Stored records:
= = = =
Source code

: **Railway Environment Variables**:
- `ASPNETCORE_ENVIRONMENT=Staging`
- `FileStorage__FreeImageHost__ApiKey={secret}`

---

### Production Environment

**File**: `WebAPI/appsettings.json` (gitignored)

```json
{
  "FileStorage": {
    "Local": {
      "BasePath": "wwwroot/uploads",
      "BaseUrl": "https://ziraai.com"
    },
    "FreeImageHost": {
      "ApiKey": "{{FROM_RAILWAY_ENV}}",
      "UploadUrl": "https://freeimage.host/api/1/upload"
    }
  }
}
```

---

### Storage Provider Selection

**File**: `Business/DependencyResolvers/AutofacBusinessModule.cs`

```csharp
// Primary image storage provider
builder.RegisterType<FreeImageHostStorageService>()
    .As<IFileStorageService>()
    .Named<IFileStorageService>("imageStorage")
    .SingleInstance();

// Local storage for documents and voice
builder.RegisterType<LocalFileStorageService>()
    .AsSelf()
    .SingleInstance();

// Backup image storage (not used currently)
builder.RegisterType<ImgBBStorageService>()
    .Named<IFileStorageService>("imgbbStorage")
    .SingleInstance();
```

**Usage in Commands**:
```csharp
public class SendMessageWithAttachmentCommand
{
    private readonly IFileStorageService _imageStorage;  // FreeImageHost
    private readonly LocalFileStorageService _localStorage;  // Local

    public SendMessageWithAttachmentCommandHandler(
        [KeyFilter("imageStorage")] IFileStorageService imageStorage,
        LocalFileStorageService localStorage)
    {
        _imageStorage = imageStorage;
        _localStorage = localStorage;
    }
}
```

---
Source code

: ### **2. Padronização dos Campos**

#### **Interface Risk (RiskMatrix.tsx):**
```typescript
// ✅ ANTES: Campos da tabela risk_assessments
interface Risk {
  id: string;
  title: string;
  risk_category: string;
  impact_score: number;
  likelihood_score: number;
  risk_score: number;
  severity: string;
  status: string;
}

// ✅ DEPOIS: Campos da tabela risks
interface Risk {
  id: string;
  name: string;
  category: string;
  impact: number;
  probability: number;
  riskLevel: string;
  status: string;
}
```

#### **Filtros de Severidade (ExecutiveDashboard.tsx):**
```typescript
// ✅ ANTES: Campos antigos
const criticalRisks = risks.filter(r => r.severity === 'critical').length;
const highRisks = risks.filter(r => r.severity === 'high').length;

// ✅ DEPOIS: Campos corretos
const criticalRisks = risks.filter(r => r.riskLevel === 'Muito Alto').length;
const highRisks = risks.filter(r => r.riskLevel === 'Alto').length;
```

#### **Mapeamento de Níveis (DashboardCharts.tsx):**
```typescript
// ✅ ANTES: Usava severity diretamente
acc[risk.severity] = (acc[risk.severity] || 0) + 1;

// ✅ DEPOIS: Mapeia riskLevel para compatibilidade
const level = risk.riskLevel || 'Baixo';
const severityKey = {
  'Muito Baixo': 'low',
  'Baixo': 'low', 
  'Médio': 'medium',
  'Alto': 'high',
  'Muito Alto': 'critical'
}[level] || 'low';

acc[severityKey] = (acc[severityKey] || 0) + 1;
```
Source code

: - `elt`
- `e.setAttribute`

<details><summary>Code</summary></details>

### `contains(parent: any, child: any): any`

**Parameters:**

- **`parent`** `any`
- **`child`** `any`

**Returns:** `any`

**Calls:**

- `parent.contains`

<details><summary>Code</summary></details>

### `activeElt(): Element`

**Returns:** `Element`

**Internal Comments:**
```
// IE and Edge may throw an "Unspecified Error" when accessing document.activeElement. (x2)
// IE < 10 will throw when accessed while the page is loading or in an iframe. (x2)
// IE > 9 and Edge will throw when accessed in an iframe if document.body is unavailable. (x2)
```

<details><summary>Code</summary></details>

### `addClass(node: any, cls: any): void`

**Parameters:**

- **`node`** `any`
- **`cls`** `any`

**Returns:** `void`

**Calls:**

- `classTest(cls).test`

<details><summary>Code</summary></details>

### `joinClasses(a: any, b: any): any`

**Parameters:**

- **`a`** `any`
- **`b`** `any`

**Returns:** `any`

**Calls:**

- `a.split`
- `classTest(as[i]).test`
= = = =
PROBLEM STATEMENT: Going line by line, copy the data above exactly.

ANSWER AREA:
Source code

: **Railway Environment Variables**:
- `ASPNETCORE_ENVIRONMENT=Staging`
- `FileStorage__FreeImageHost__ApiKey={secret}`

---

### Production Environment

**File**: `WebAPI/appsettings.json` (gitignored)

```json
{
  "FileStorage": {
    "Local": {
      "BasePath": "wwwroot/uploads",
      "BaseUrl": "https://ziraai.com"
    },
    "FreeImageHost": {
      "ApiKey": "{{FROM_RAILWAY_ENV}}",
      "UploadUrl": "https://freeimage.host/api/1/upload"
    }
  }
}
```

---

### Storage Provider Selection

**File**: `Business/DependencyResolvers/AutofacBusinessModule.cs`

```csharp
// Primary image storage provider
builder.RegisterType<FreeImageHostStorageService>()
    .As<IFileStorageService>()
    .Named<IFileStorageService>("imageStorage")
    .SingleInstance();

// Local storage for documents and voice
builder.RegisterType<LocalFileStorageService>()
    .AsSelf()
    .SingleInstance();

// Backup image storage (not used currently)
builder.RegisterType<ImgBBStorageService>()
    .Named<IFileStorageService>("imgbbStorage")
    .SingleInstance();
```

**Usage in Commands**:
```csharp
public class SendMessageWithAttachmentCommand
{
    private readonly IFileStorageService _imageStorage;  // FreeImageHost
    private readonly LocalFileStorageService _localStorage;  // Local

    public SendMessageWithAttachmentCommandHandler(
        [KeyFilter("imageStorage")] IFileStorageService imageStorage,
        LocalFileStorageService localStorage)
    {
        _imageStorage = imageStorage;
        _localStorage = localStorage;
    }
}
```

---
Source code

: ### **2. Padronização dos Campos**

#### **Interface Risk (RiskMatrix.tsx):**
```typescript
// ✅ ANTES: Campos da tabela risk_assessments
interface Risk {
  id: string;
  title: string;
  risk_category: string;
  impact_score: number;
  likelihood_score: number;
  risk_score: number;
  severity: string;
  status: string;
}

// ✅ DEPOIS: Campos da tabela risks
interface Risk {
  id: string;
  name: string;
  category: string;
  impact: number;
  probability: number;
  riskLevel: string;
  status: string;
}
```

#### **Filtros de Severidade (ExecutiveDashboard.tsx):**
```typescript
// ✅ ANTES: Campos antigos
const criticalRisks = risks.filter(r => r.severity === 'critical').length;
const highRisks = risks.filter(r => r.severity === 'high').length;

// ✅ DEPOIS: Campos corretos
const criticalRisks = risks.filter(r => r.riskLevel === 'Muito Alto').length;
const highRisks = risks.filter(r => r.riskLevel === 'Alto').length;
```

#### **Mapeamento de Níveis (DashboardCharts.tsx):**
```typescript
// ✅ ANTES: Usava severity diretamente
acc[risk.severity] = (acc[risk.severity] || 0) + 1;

// ✅ DEPOIS: Mapeia riskLevel para compatibilidade
const level = risk.riskLevel || 'Baixo';
const severityKey = {
  'Muito Baixo': 'low',
  'Baixo': 'low', 
  'Médio': 'medium',
  'Alto': 'high',
  'Muito Alto': 'critical'
}[level] || 'low';

acc[severityKey] = (acc[severityKey] || 0) + 1;
```
Source code

: - `elt`
- `e.setAttribute`

<details><summary>Code</summary></details>

### `contains(parent: any, child: any): any`

**Parameters:**

- **`parent`** `any`
- **`child`** `any`

**Returns:** `any`

**Calls:**

- `parent.contains`

<details><summary>Code</summary></details>

### `activeElt(): Element`

**Returns:** `Element`

**Internal Comments:**
```
// IE and Edge may throw an "Unspecified Error" when accessing document.activeElement. (x2)
// IE < 10 will throw when accessed while the page is loading or in an iframe. (x2)
// IE > 9 and Edge will throw when accessed in an iframe if document.body is unavailable. (x2)
```

<details><summary>Code</summary></details>

### `addClass(node: any, cls: any): void`

**Parameters:**

- **`node`** `any`
- **`cls`** `any`

**Returns:** `void`

**Calls:**

- `classTest(cls).test`

<details><summary>Code</summary></details>

### `joinClasses(a: any, b: any): any`

**Parameters:**

- **`a`** `any`
- **`b`** `any`

**Returns:** `any`

**Calls:**

- `a.split`
- `classTest(as[i]).test`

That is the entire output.